Example Integration:

public Dataset addOwner(@Nonnull String ownerUrn, @Nonnull OwnershipType type) {
    Urn owner = Urn.createFromString(ownerUrn);
    OwnershipPatchBuilder patch = new OwnershipPatchBuilder()
        .urn(getUrn())
        .addOwner(owner, type);
    addPatchMcp(patch.build());  // Stores patch MCP
    return this;
}

Leverage RestEmitter

Transport layer reuses RestEmitter for HTTP communication:

  • Non-blocking emission with futures
  • Configurable retries and timeouts
  • Token-based authentication
  • Async HTTP client pooling

No changes to RestEmitter - SDK V2 is purely additive.

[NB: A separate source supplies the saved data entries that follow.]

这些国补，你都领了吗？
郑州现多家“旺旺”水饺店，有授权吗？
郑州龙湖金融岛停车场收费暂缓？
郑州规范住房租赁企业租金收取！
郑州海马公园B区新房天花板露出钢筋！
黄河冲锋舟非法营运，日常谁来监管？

Resource Management & Efficiency

Batched Emission

Multiple patches accumulated and emitted atomically:

dataset.addTag("tag1").addTag("tag2").addOwner("user1", OWNER);
client.entities().upsert(dataset);  // Single network call, 3 patches

Connection Pooling

RestEmitter uses CloseableHttpAsyncClient with connection pooling for efficient HTTP reuse.

Graceful Degradation

Lazy loading failures logged but don't crash:

catch (Exception e) {
    log.warn("Failed to lazy-load aspect {}: {}", aspectName, e.getMessage());
    return null;  // Graceful degradation
}

Comparison: V1 vs V2 Architecture

Aspect V1 (RestEmitter) V2 (DataHubClientV2)
Abstraction Level Low - MCPs High - Entities
URN Construction Manual strings Automatic from builder
Aspect Wiring Manual MCP building Hidden in entity methods
Updates Full aspect replacement Patch-based incremental
Type Safety Minimal - generic MCPs Strong - typed entities
Lazy Loading Not supported TTL-based caching
Mode Awareness Not supported SDK vs INGESTION modes
Learning Curve Steep - requires MCP knowledge Gentle - intuitive builders

Performance Characteristics

Network Efficiency

  • Patch-based updates: O(changed_fields) vs O(all_fields)
  • Lazy loading: Aspects fetched only when accessed
  • Batch emission: Multiple patches sent in single flush
  • Connection reuse: HTTP client pooling

Memory Efficiency

  • Aspect caching: Only fetched aspects stored
  • TTL expiration: Stale aspects eligible for GC
  • Lazy instantiation: Aspects created on-demand

Time Complexity

  • Entity creation: O(1) - builder accumulation
  • Patch addition: O(1) - append to list
  • Upsert operation: O(n) where n = pending patches or cached aspects
  • Lazy fetch: O(1) cache lookup + O(1) network if miss

Extension Points

SDK V2 designed for extensibility:

  1. New entity types - Extend Entity base class
  2. Custom aspects - Use getAspectLazy / getOrCreateAspect
  3. New patch types - Leverage existing patch builders
  4. Custom caching - Override cacheTtlMs
  5. Transport customization - Customize RestEmitter via builder

Summary

Java SDK V2 achieves its goals through principled design:

  • Reuse over reinvention - Leverages existing patch builders and RestEmitter
  • Patches over replacements - Efficient incremental updates
  • Lazy over eager - Aspects fetched on-demand with caching
  • Type safety over convenience - Strong typing throughout
  • Layers over monoliths - Clear separation of entity, operations, transport
  • Pragmatism over purity - Mode-aware behavior matches real-world usage

The result is an SDK that feels natural to Java developers while providing the efficiency and correctness required for production metadata management at scale.